DATA TO EXAMINE Start Marker
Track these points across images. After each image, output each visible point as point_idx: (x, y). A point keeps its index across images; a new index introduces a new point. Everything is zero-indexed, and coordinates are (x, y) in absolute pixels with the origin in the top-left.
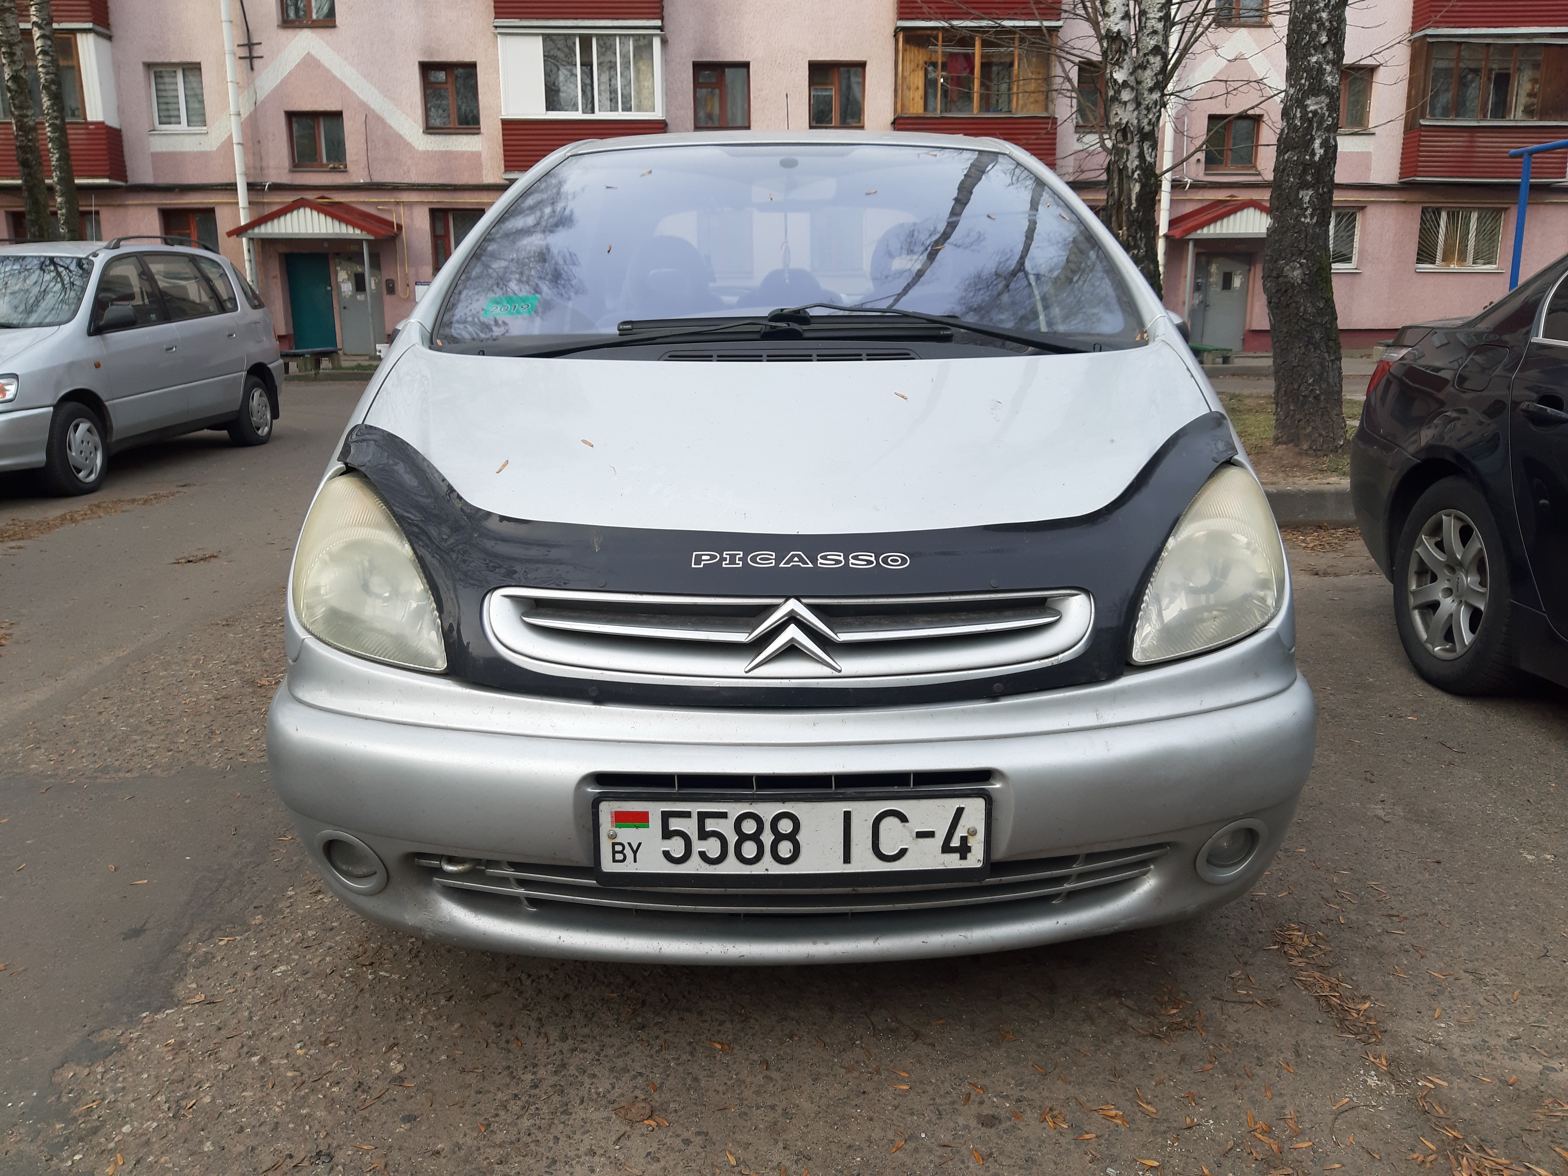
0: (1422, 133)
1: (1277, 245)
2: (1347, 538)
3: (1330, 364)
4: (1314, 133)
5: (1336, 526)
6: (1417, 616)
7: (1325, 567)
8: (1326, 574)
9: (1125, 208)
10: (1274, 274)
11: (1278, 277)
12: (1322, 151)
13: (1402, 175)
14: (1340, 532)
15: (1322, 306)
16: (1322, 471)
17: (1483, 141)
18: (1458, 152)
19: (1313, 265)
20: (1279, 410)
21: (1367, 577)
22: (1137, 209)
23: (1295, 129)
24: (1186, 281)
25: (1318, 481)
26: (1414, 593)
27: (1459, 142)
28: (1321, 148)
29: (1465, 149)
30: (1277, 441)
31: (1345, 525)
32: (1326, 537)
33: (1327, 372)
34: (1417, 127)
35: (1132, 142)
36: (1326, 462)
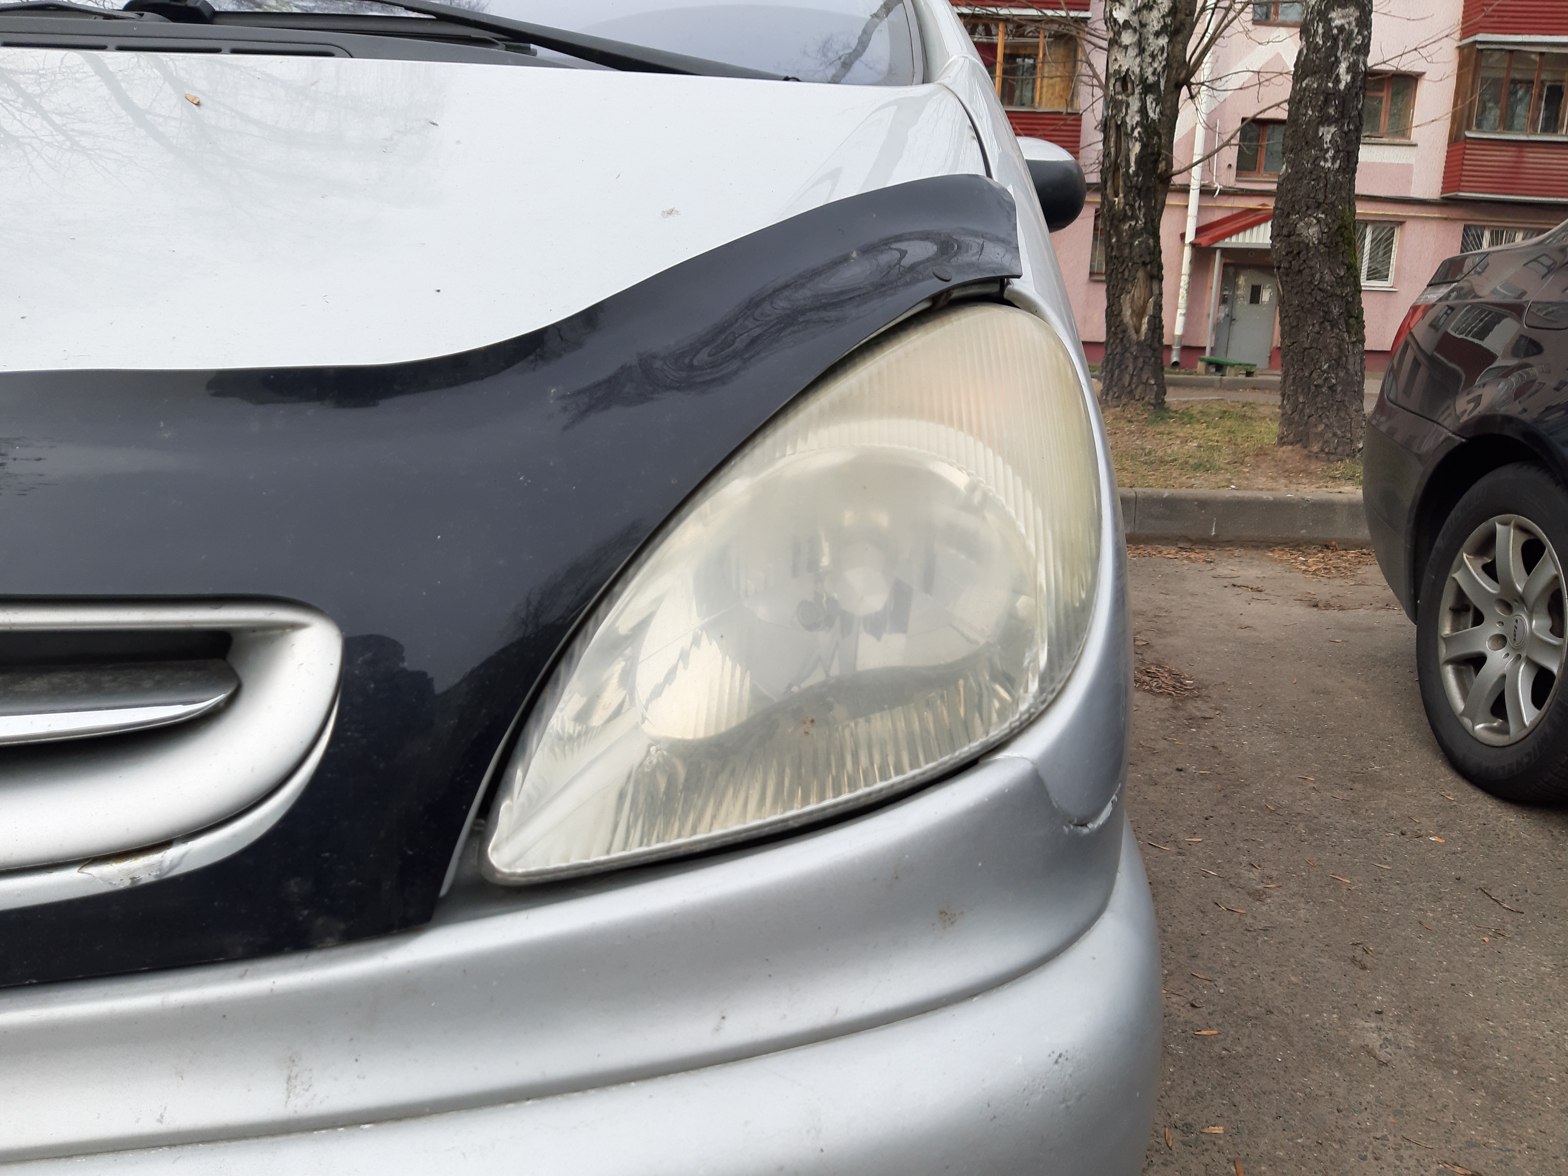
DATA TO EXAMINE End Marker
Write out exactly the lines that run from the one containing "31: (1345, 525)" to the last line of the entries above, both ends kept, pictures left out.

31: (1345, 525)
32: (1326, 537)
33: (1327, 372)
34: (1417, 127)
35: (1132, 142)
36: (1326, 462)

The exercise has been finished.